(Task instructions): Condense the paragraph beginning "As the CT becomes larger" in the choroidal thickness passage below into a short bulleted list that keeps its main facts.

As the CT becomes larger, the signal transmission declines. It results a decrease in contrast and an indefinite chorio-scleral junction. Though this study established strict inclusion criteria affecting image quality, the contrast at the chorio-scleral junction declined regardless of quality and it consequently led to a variable junctional setting between observers who were even trained together over a 3-month period. In the present study, 27 (14.3%) eyes ultimately showed a significant interobserver gap. In the thick CT group, 13 eyes displayed a significant interobserver gap and 9 (69.2%) eyes had vague CSI. However, none of the eyes in the thin CT group and 4 of 13 eyes in the intermediate CT group, which demonstrated a significant interobserver gap, had vague CSI. This result suggests that indistinct CSI, which was frequent in eyes with thick CT, may be an important impeding factor in the measurement of CT. In this respect, a recent study was remarkable in that it quantified the outer choroidal contrast using custom analysis software.9 As the investigators focused only on image direction and different OCT devices, further studies are necessary to assess contrast in the thick choroid. Furthermore 1060 nm OCT, the latest technology, has greater specificity for the choroid and sclera through enhanced transmittance, enabling better resolution of the structure of the choroid and the chorio-scleral junction than the type of OCT used in the present study.22 Therefore, the future commercialization of 1060 nm OCT is anticipated to provide more useful information for analyzing the pathogenesis of macular abnormalities.

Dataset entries
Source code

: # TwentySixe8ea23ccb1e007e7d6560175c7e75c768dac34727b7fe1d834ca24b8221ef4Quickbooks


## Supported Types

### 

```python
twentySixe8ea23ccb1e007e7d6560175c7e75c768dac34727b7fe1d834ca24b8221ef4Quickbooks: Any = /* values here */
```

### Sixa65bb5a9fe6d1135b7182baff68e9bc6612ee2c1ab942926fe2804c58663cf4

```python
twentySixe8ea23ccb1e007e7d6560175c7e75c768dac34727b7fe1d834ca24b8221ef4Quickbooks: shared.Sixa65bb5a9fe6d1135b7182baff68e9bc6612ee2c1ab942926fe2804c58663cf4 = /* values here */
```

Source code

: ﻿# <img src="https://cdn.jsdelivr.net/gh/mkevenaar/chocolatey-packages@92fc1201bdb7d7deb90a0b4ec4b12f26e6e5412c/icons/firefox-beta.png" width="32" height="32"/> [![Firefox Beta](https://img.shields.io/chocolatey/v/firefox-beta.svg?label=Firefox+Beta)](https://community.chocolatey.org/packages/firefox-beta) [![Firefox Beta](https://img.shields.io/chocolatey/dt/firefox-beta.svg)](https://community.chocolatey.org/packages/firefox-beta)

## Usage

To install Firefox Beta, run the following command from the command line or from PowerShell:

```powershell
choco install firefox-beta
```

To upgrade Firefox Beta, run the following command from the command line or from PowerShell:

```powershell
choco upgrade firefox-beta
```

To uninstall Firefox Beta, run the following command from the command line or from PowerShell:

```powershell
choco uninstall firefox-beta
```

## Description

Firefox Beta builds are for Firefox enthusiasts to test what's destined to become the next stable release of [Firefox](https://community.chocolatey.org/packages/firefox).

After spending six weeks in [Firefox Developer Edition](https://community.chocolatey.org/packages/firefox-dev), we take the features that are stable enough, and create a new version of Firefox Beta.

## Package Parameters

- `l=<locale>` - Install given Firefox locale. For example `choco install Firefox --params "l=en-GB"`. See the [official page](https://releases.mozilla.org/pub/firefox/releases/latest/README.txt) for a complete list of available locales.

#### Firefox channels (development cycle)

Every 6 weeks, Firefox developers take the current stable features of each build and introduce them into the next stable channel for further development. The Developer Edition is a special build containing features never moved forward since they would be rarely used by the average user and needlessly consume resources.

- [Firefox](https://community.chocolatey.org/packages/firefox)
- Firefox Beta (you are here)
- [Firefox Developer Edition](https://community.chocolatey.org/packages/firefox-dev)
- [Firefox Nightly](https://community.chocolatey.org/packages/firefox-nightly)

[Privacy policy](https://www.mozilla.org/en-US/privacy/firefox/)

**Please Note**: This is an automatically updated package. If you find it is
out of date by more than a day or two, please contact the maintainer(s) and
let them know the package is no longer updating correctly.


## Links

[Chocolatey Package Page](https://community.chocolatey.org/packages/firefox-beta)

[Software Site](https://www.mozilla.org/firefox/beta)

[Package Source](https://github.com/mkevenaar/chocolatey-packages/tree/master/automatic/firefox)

(Task answer):
- Thicker CT weakens signal transmission, which lowers contrast and blurs the chorio-scleral junction.
- Despite strict inclusion criteria for image quality, contrast at the junction still declined. Observers who had trained together for 3 months placed the junction differently.
- 27 eyes (14.3%) showed a significant interobserver gap.
- Among eyes with such a gap:
  - Thick CT group: 9 of 13 eyes (69.2%) had vague CSI.
  - Intermediate CT group: 4 of 13 eyes had vague CSI.
  - Thin CT group: no eyes had vague CSI.
- Indistinct CSI, common in thick CT, may be an important obstacle to measuring CT.
- A recent study quantified outer choroidal contrast with custom software. It looked only at image direction and different OCT devices, so further study of contrast in the thick choroid is needed.
- 1060 nm OCT has enhanced transmittance and greater specificity for the choroid and sclera, and it resolves their structure better than the OCT used here. Its commercialization is expected to provide more useful information on the pathogenesis of macular abnormalities.